Asim Roy, MD: Yes, huge. A number of patients we hear from were in their teens or younger when this all started. They’ve been told they’re lazy. You’re a teenager, you’re depressed, and all these other things come into the picture, and they get labeled. Sometimes many of these situations coexist with one another—they’re comorbid diseases—but sometimes it’s because they’re so sleepy that those other symptoms start creeping in: they can’t socialize as much, they can’t hang out with their friends, they can’t get their studies done, they have a hard time getting through exams. If you can’t get to them early, they can get through a big chunk of their young, formative years without a diagnosis and then have a lot of setbacks throughout their lives. It’s amazing how some of our patients in their 20s and 30s are working or went through grad school but had to kind of fight through all that. Then there are the ones who’ve lost 20 jobs by the time we see them because they can’t stay awake or make it to work properly. It’s important that we take these issues, especially in the teenage and college years, and identify these patients earlier. The average is 10 or 15 years from disease onset to time of diagnosis. That’s a very long time to live with something debilitating and no one has an answer for you.

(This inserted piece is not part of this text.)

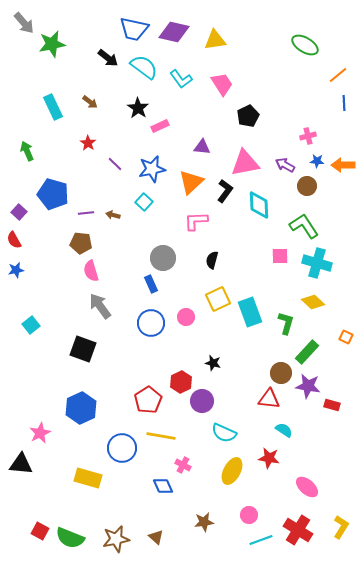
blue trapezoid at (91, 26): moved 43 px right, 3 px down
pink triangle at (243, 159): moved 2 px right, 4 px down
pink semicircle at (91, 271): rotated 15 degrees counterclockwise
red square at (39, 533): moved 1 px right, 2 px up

Richard K. Bogan, MD, FCCP, FAASM: The prevalence of narcolepsy is about 1 in 2000. If a primary care practitioner has 2500 patients, he or she may have only 1 patient with narcolepsy in the practice, so it might be difficult for them to make the diagnosis. The delay in diagnosis in those individuals is very common. We have to be alert and think about disrupted sleep, the dream-related phenomena, and the profoundness of the sleepiness. We need to qualify how sleepy they are. It’s really important.